Tasks for this exercise:
**A)** Answer these questions about the forum thread on joining integer64 columns, one per line:
(i) After wt is converted to integer64 for the first five rows of mtcars, what does as.character(wt) return?
(ii) Which variable does the thread describe as one that can actually be represented by an integer?
(iii) What language does the first comment say its writer does not know?
**B)** Write what follows in the forum thread about joining on integer64 columns, starting after its final sentence.

Given passage:
-----

Unfortunately, I don't know C at all so can't help.

arthurgailes avatar May 07 '25 12:05 arthurgailes

Thanks. But let me ask then what is the expected behavior?

fmutate(mtcars[1:5,], wt = bit64::as.integer64(wt)) |> with(as.character(wt))
[1] "2" "2" "2" "3" "3"

mtcars[1:5, "wt"]
[1] 2.620 2.875 2.320 3.215 3.440

It seems that conversion to integer64 does remove the decimals, as a normal as.integer() conversion would do. So actually I think join() gives the right answer here. What is more interesting is this case:

join(
    fmutate(mtcars[1:5,],cyl = bit64::as.integer64(cyl)), 
    mtcars[1:5,],
    on = "cyl",
    how = "inner"
)

Where we have a variable cyl that can actually be represented by an integer.

-----

Source material:

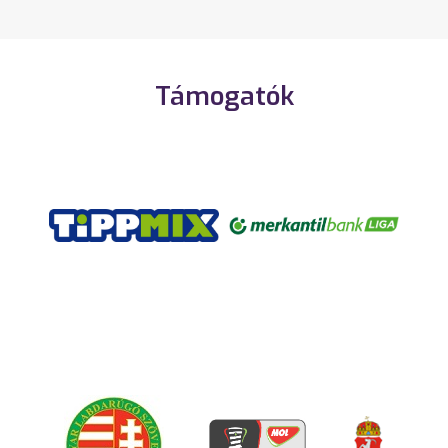
Támogatók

-----

Solved problems:
**A)**
(i) "2" "2" "2" "3" "3"
(ii) cyl
(iii) C

**B)**
SebKrantz avatar May 07 '25 12:05 SebKrantz

I'm sorry, my example was an imprecise reproduction of the actual issue, joining with integer. I've updated the original to be more precise. With that, the below works:

join(
  t1, t2 |> fmutate(id = as.character(id)),
  on = "id",
  how = "full"
)

arthurgailes avatar May 07 '25 12:05 arthurgailes

as.double() also works here and would be more efficient. I can see if that can be done internally. But possily it will not work as as.double.integer64 is an externally defined method. Will check and revert.

SebKrantz avatar May 07 '25 12:05 SebKrantz

FYI, fmatch() and join() now support integer64.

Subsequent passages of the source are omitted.